Cloud has been dramatically changing the landscape of data engineering as well as the behavior of data engineers. Specifically, data storage is migrating from the colocated model (e.g., HDFS) to a more cost-effective, more scalable but often fully disaggregated and remote data lake model (e.g. AWS S3). This has also created a strong need for data orchestration in the cloud like what Kubernetes does for container-based workloads, so that data can be presented in the right layout at the right location for data-consuming applications on the cloud.
Originally developed from UC Berkeley AMPLab as research project "Tachyon", Alluxio (www.alluxio.io) implements the world’s first open-source data orchestration system in the cloud.

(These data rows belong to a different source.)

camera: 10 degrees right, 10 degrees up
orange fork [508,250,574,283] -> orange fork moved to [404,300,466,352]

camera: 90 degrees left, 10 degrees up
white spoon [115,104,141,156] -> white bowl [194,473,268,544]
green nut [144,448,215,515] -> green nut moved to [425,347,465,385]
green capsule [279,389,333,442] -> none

Alluxio creates a unified access layer for data-driven applications in big data and ML, enabling Spark, Presto, TensorFlow and so on to transparently access different external storage systems while actively leveraging in-memory cache to accelerate data access.

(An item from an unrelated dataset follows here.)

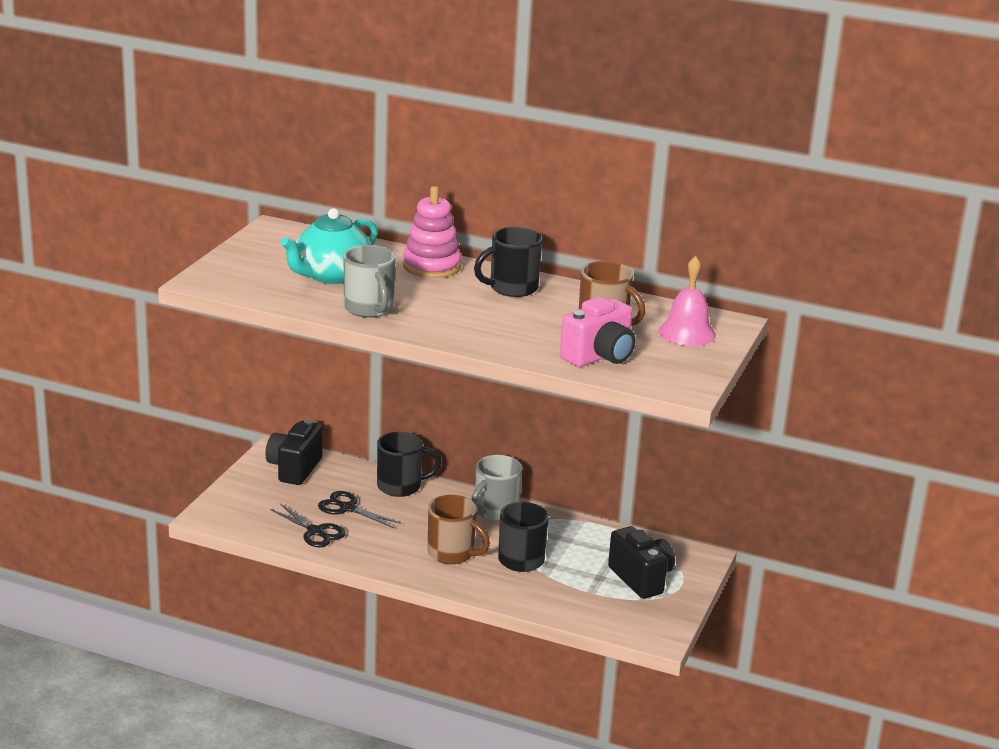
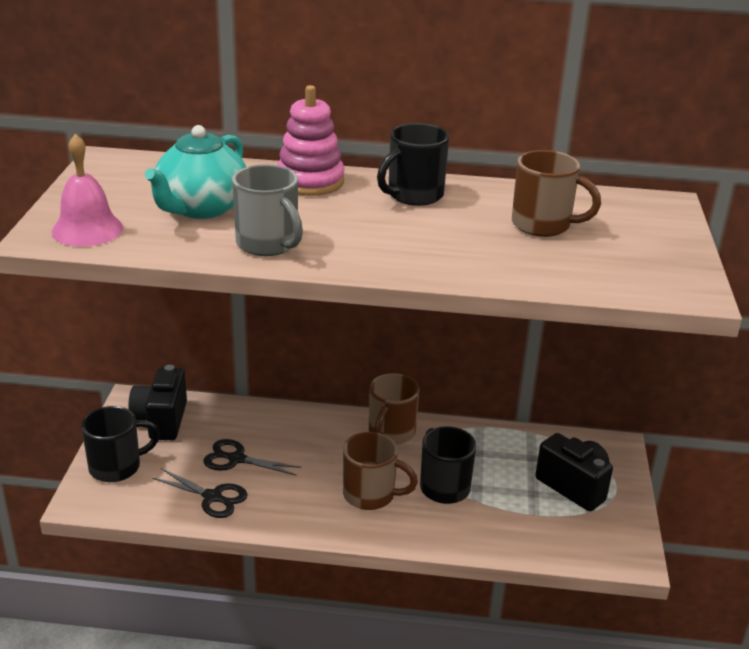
camera: 15 degrees left, 5 degrees up
black mug [377,432,442,497] -> black mug moved to [81,406,160,482]
grey mug [471,455,523,521] -> brown mug [369,373,419,445]
pink camera [560,296,635,367] -> none
pink bell [658,256,716,346] -> pink bell moved to [51,134,123,247]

In this talk, the speaker will present:
- New trends and challenges in the data ecosystem in the cloud era;
- Effective data engineering in the cloud world with data orchestration;
- Production use cases of using popular stacks like Presto/Alluxio/S3.
Bin Fan is the founding engineer of Alluxio, Inc. and the PMC member of Alluxio open source project. Prior to Alluxio, he worked for Google to build the next-generation storage infrastructure. Bin received his Ph.D. in Computer Science from Carnegie Mellon University on the design and implementation of distributed systems and algorithms.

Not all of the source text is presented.